**What you will do**
Copy all of the material below line for line, without changes, and leave the pictures out of your answer.

**Records for this task**
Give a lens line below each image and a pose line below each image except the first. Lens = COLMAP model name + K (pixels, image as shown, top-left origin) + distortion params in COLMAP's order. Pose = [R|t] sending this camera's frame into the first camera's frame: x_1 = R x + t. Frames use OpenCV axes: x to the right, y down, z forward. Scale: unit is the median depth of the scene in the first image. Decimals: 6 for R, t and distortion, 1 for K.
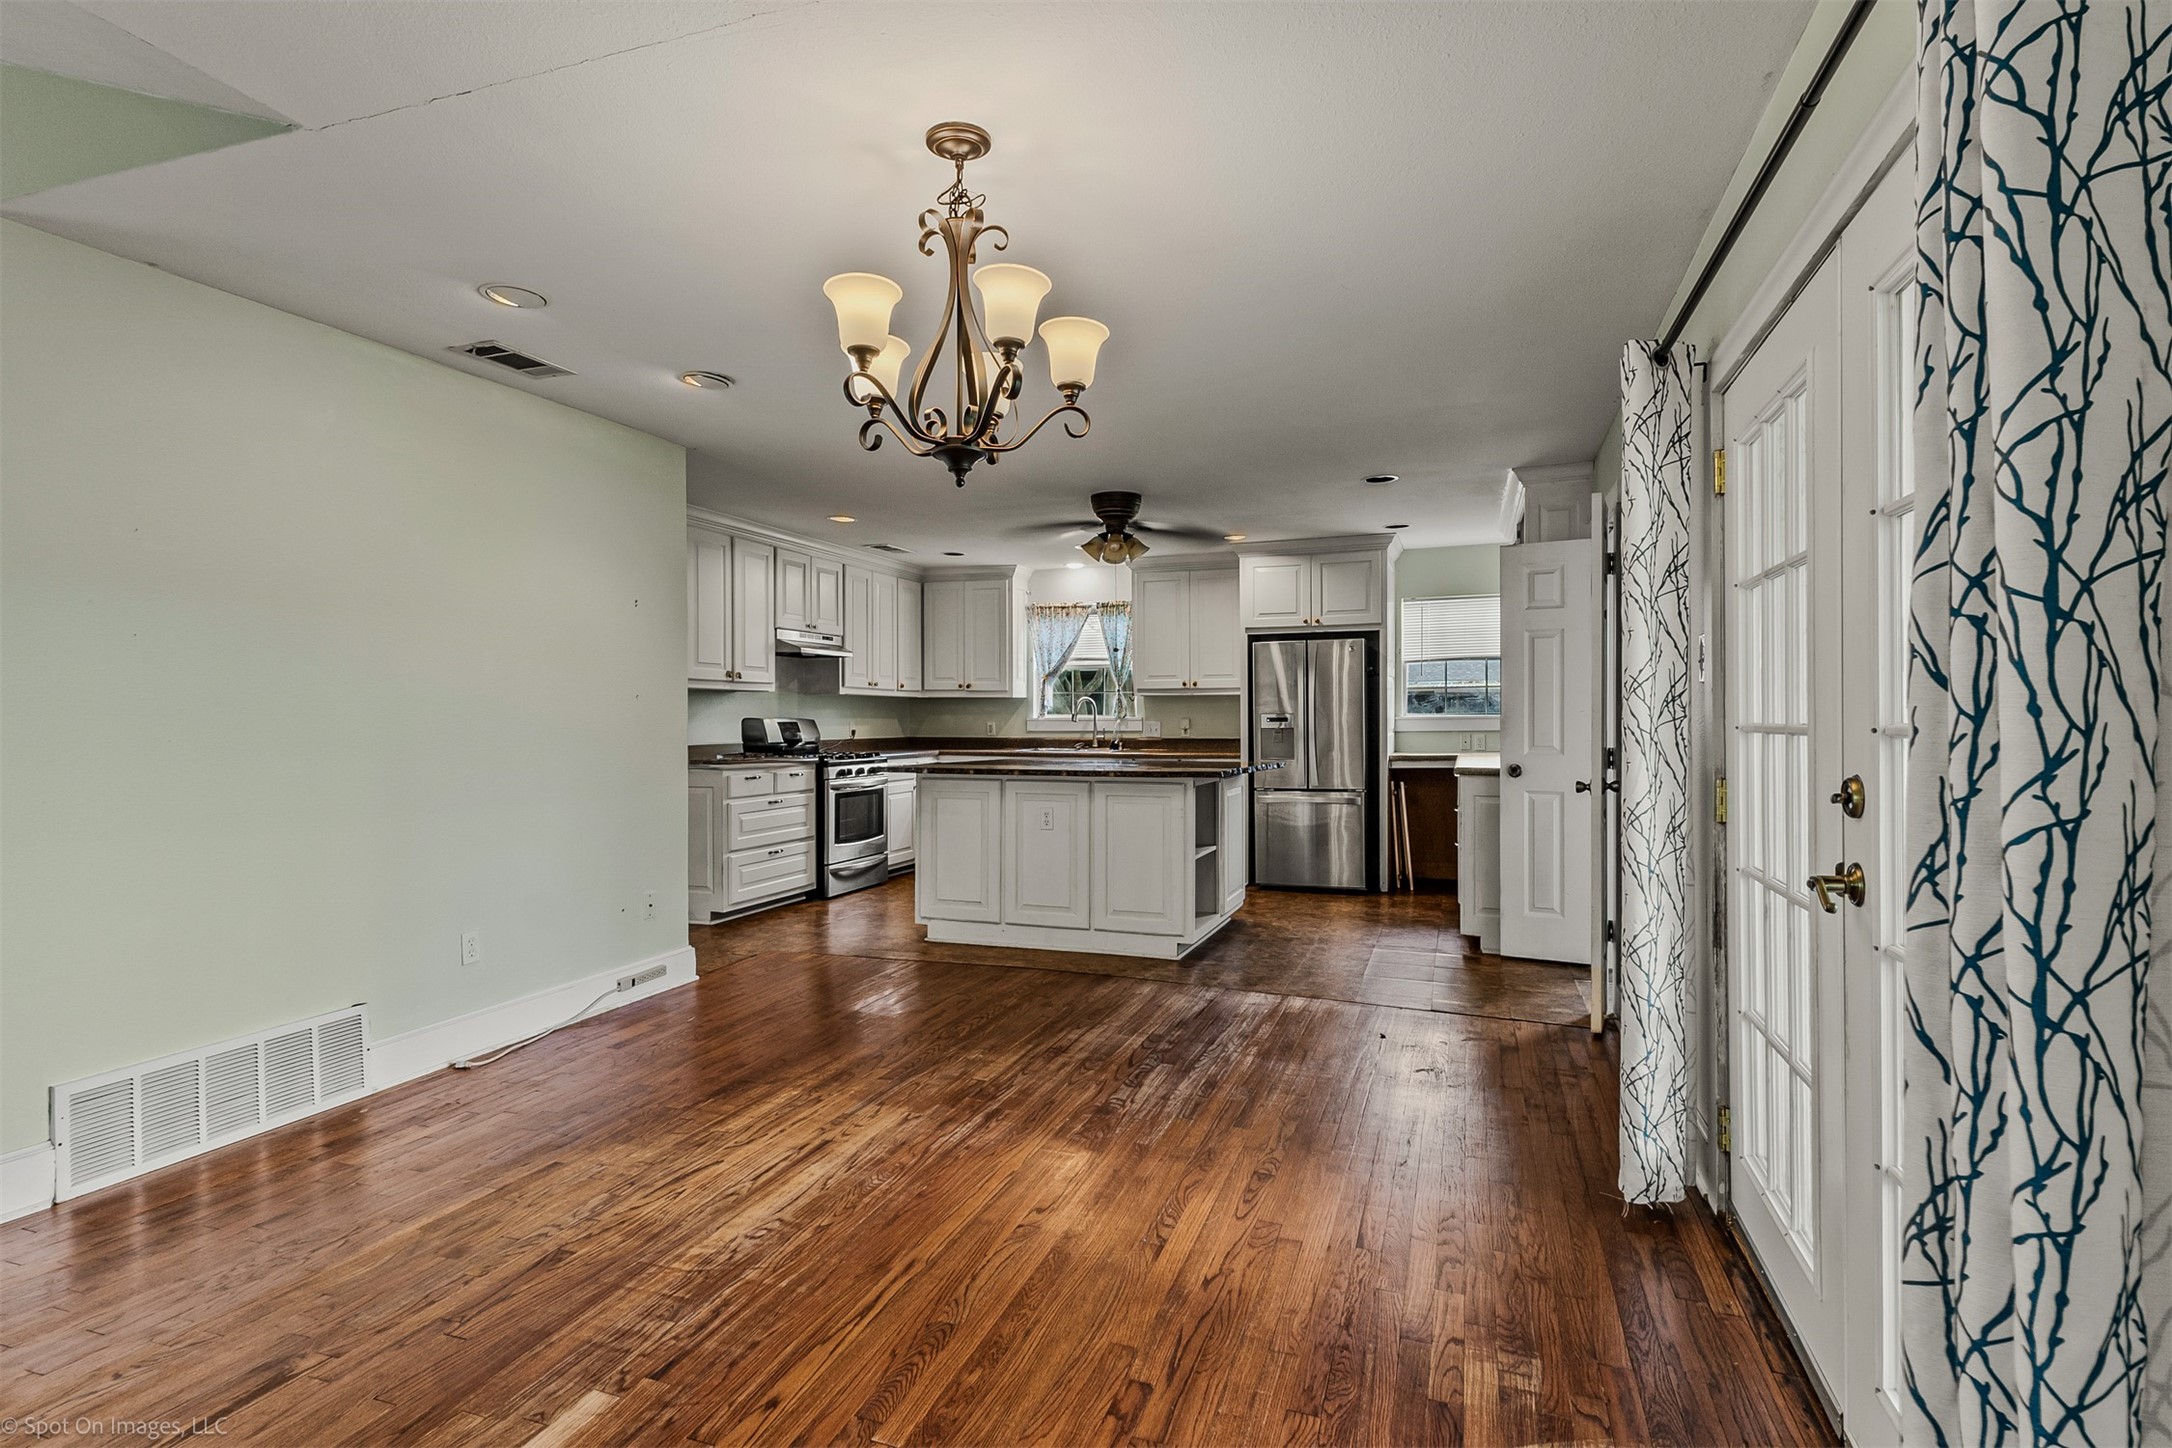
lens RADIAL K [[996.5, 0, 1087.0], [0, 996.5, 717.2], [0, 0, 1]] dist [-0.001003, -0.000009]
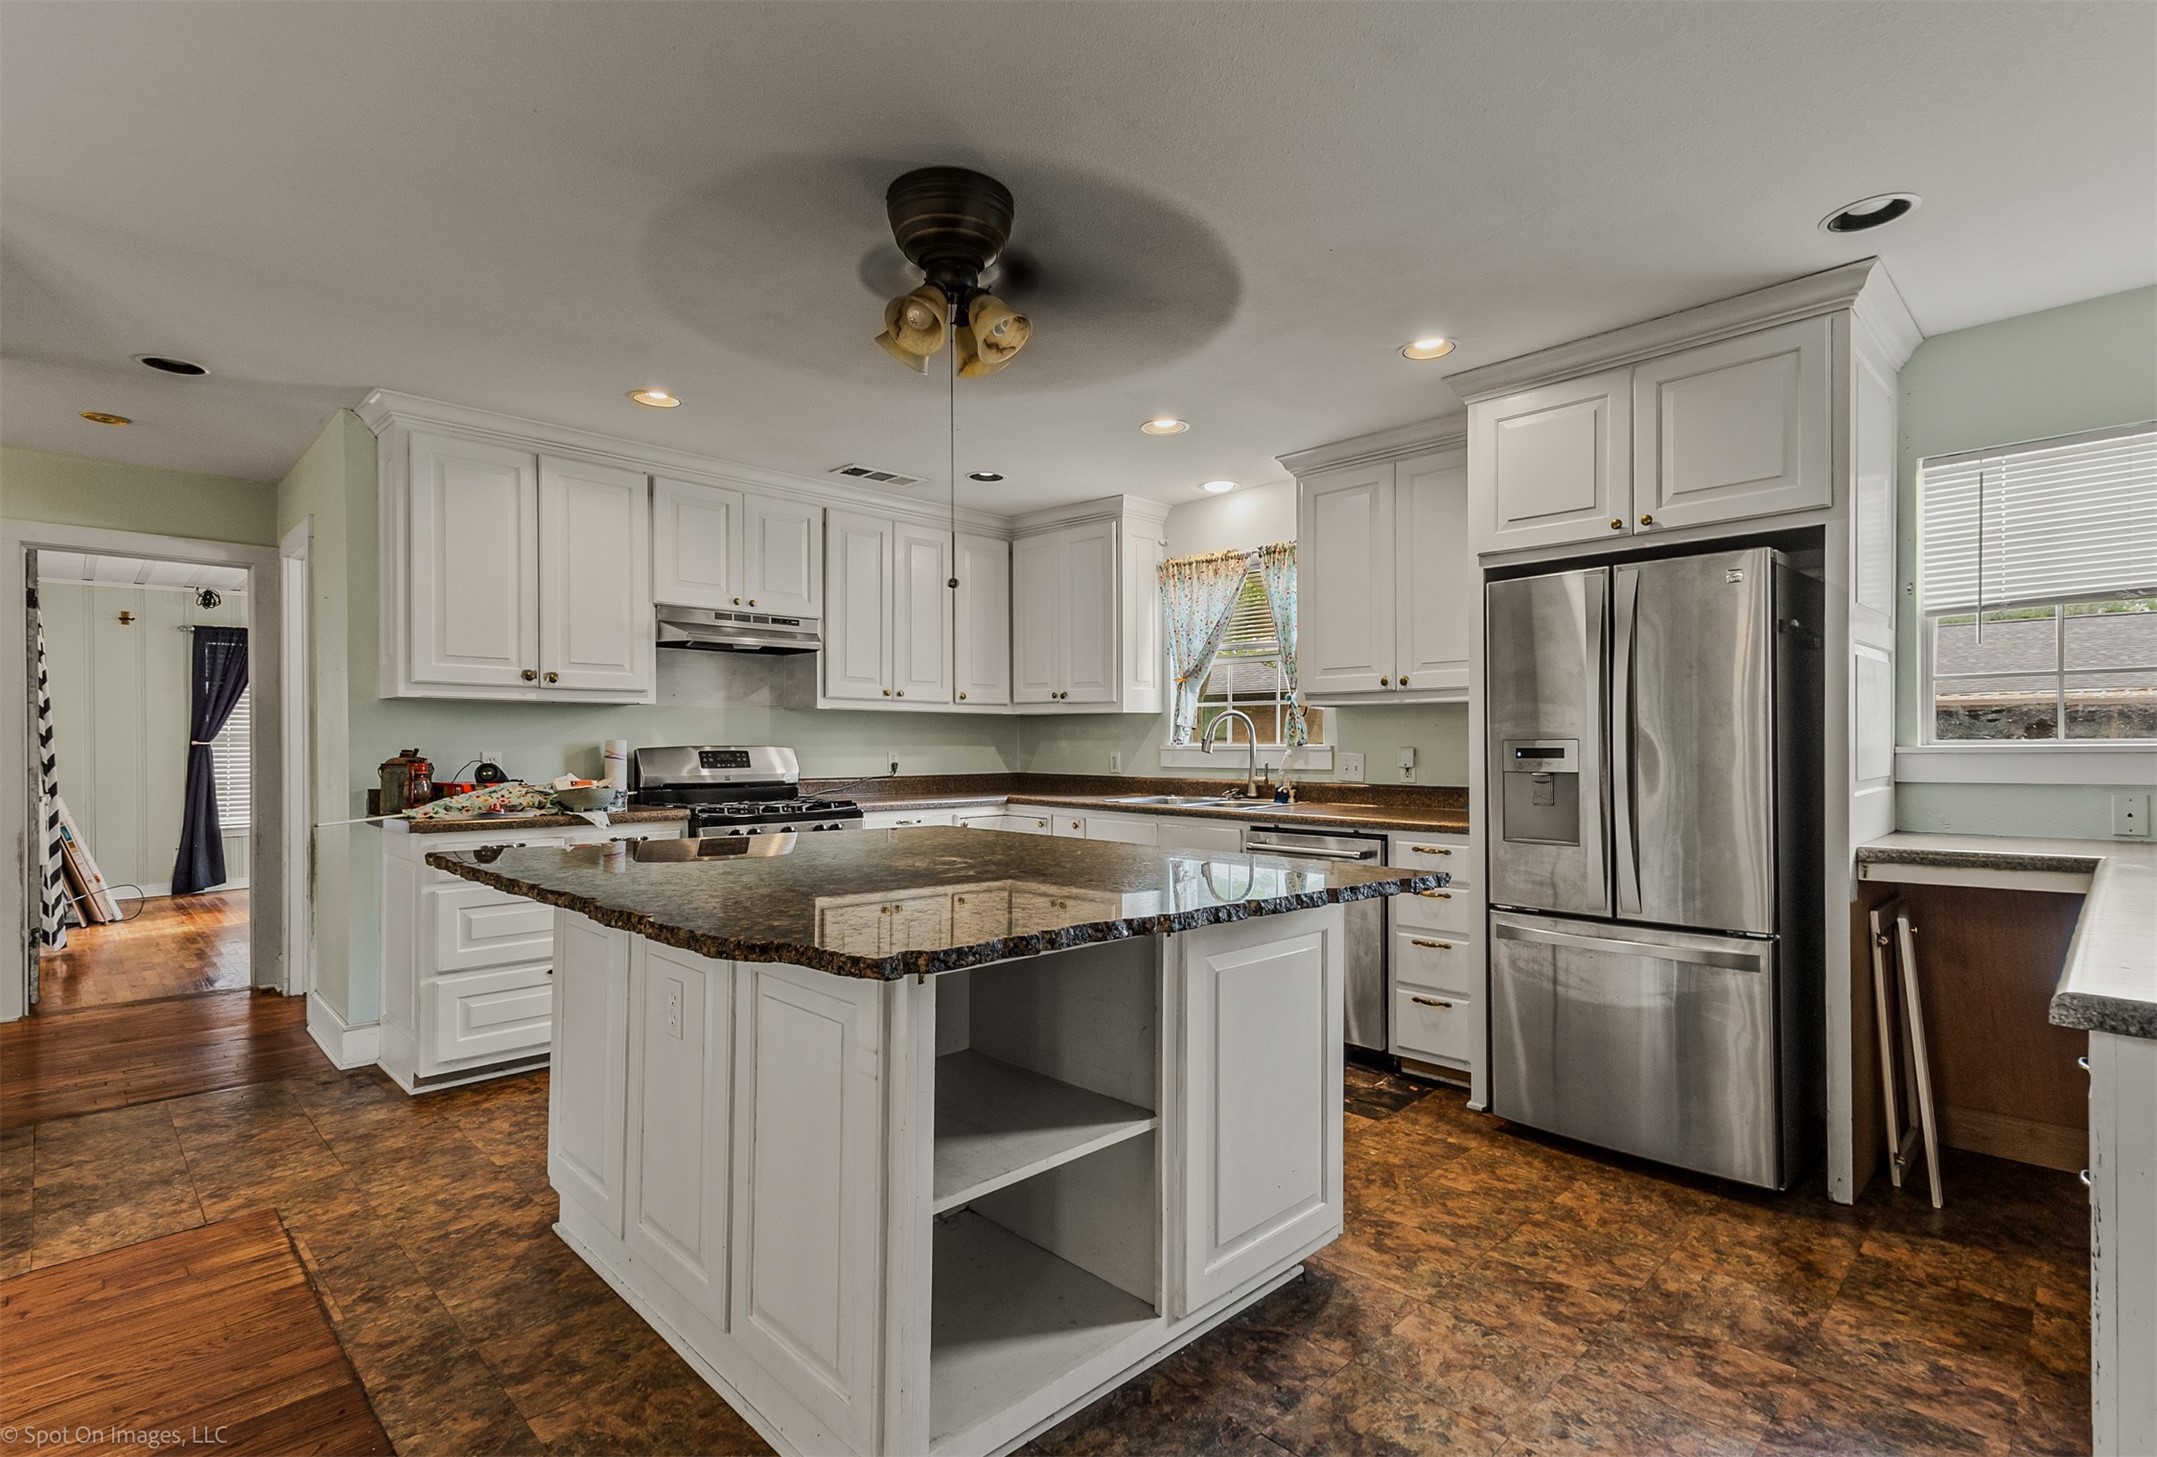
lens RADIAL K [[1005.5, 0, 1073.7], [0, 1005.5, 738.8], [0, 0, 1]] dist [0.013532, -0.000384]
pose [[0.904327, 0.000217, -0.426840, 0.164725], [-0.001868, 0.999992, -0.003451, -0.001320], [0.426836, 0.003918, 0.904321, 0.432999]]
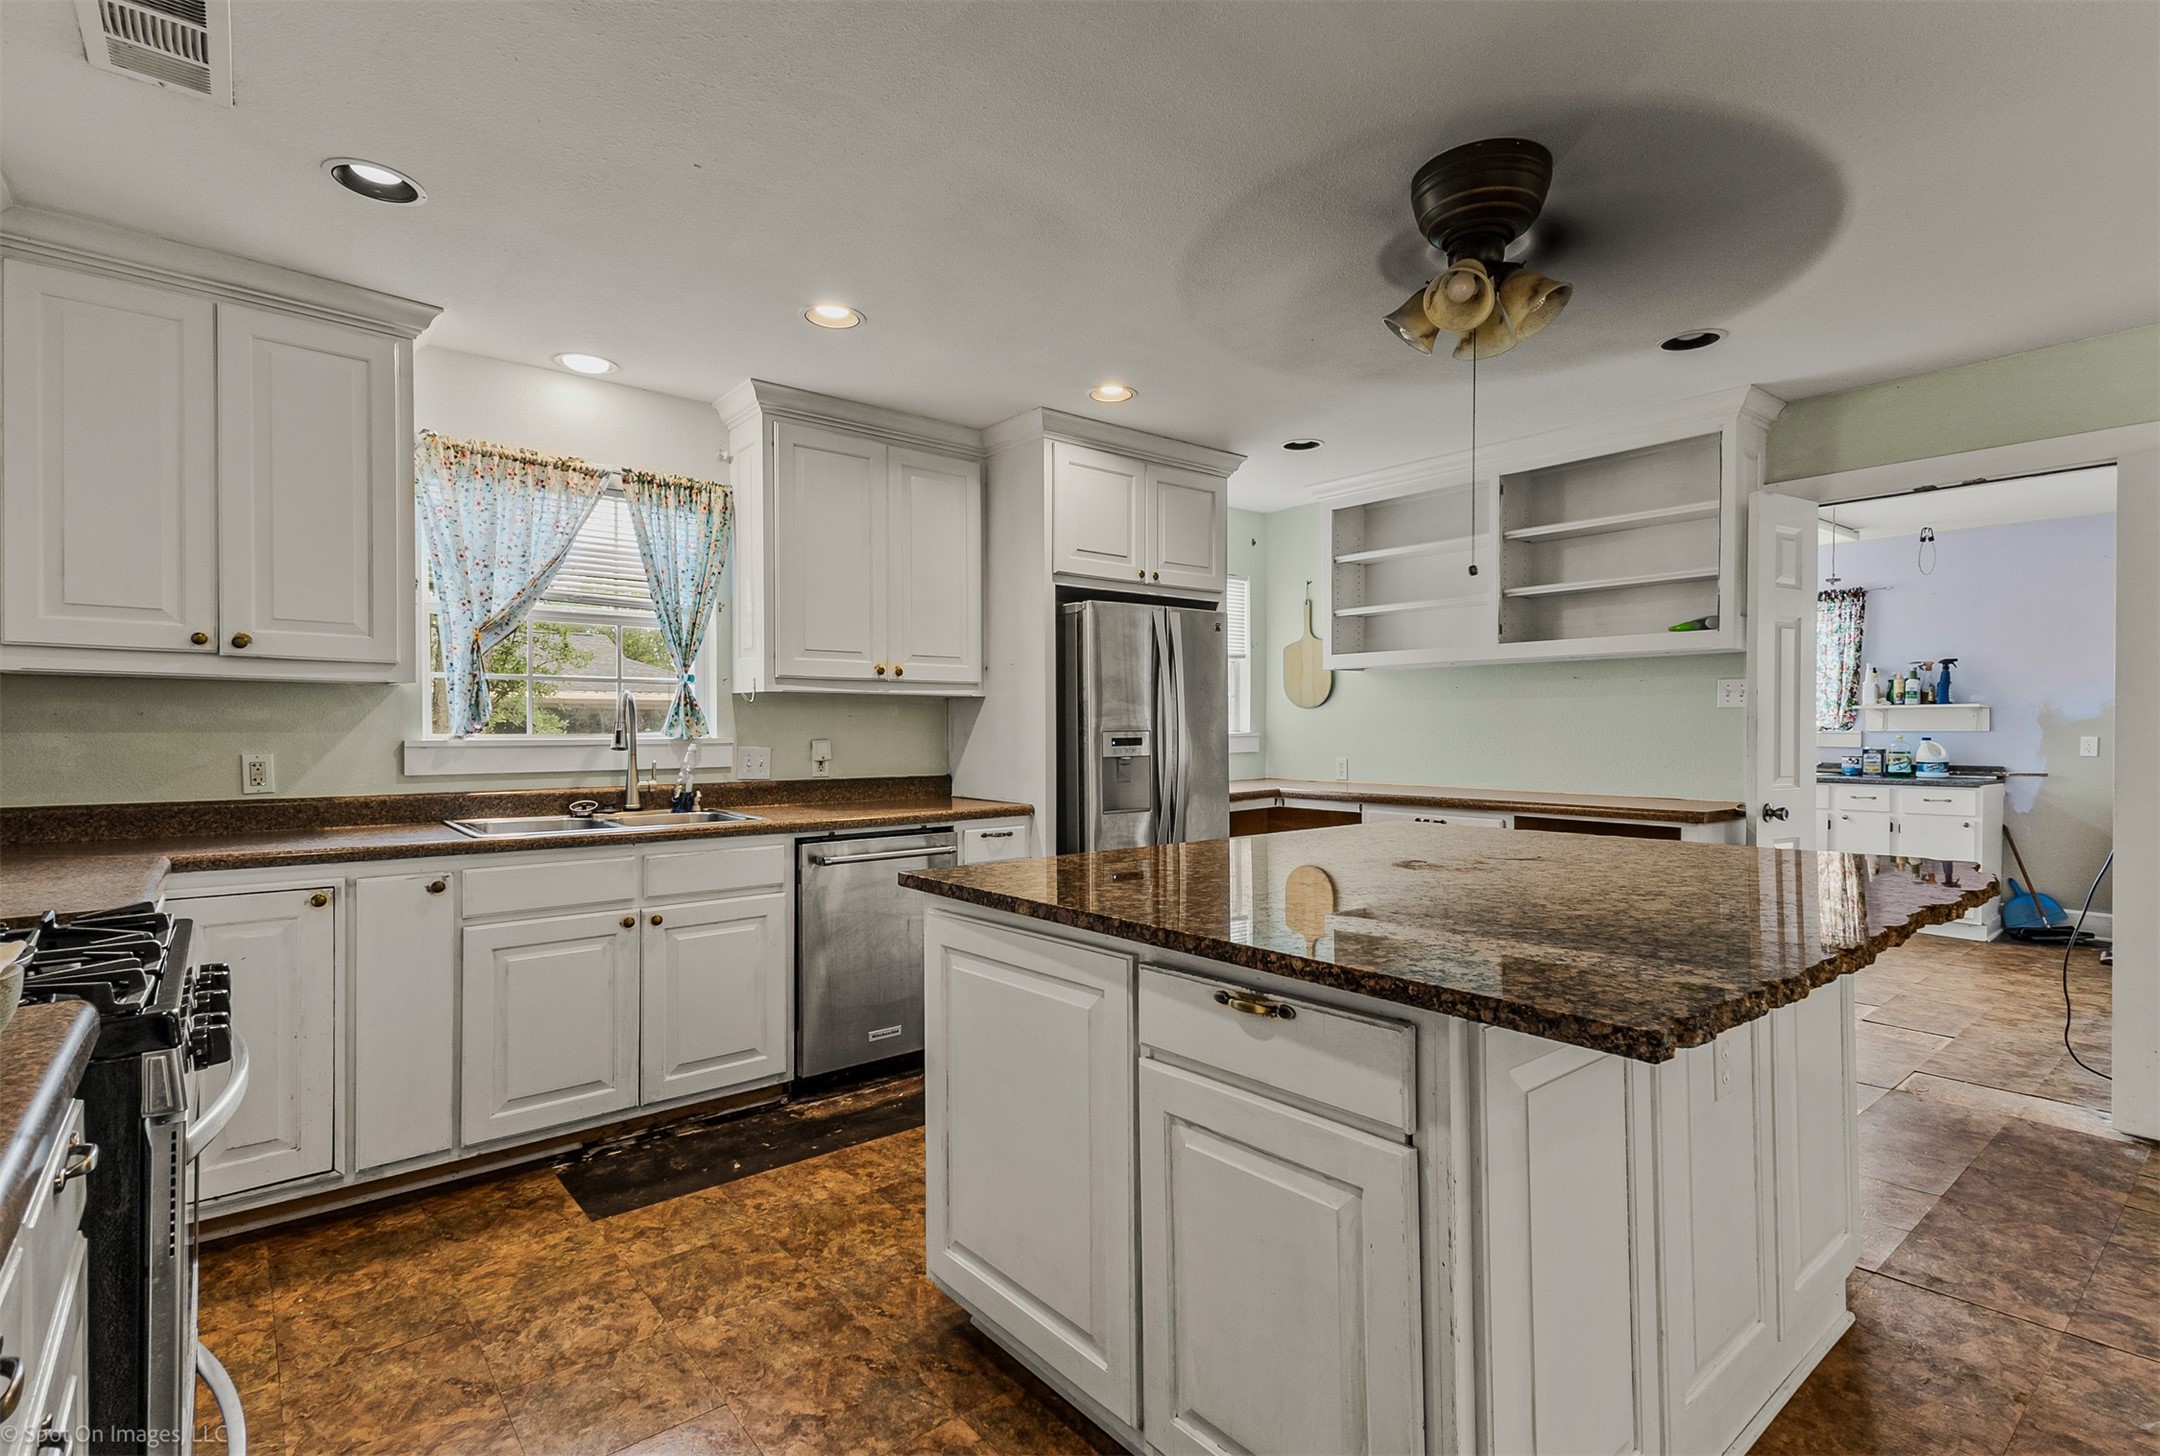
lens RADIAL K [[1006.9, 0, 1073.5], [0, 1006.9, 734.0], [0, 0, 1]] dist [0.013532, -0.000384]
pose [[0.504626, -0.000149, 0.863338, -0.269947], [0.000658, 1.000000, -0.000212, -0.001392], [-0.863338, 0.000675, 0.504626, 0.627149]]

**Your solution**
Give a lens line below each image and a pose line below each image except the first. Lens = COLMAP model name + K (pixels, image as shown, top-left origin) + distortion params in COLMAP's order. Pose = [R|t] sending this camera's frame into the first camera's frame: x_1 = R x + t. Frames use OpenCV axes: x to the right, y down, z forward. Scale: unit is the median depth of the scene in the first image. Decimals: 6 for R, t and distortion, 1 for K.
lens RADIAL K [[996.5, 0, 1087.0], [0, 996.5, 717.2], [0, 0, 1]] dist [-0.001003, -0.000009]
lens RADIAL K [[1005.5, 0, 1073.7], [0, 1005.5, 738.8], [0, 0, 1]] dist [0.013532, -0.000384]
pose [[0.904327, 0.000217, -0.426840, 0.164725], [-0.001868, 0.999992, -0.003451, -0.001320], [0.426836, 0.003918, 0.904321, 0.432999]]
lens RADIAL K [[1006.9, 0, 1073.5], [0, 1006.9, 734.0], [0, 0, 1]] dist [0.013532, -0.000384]
pose [[0.504626, -0.000149, 0.863338, -0.269947], [0.000658, 1.000000, -0.000212, -0.001392], [-0.863338, 0.000675, 0.504626, 0.627149]]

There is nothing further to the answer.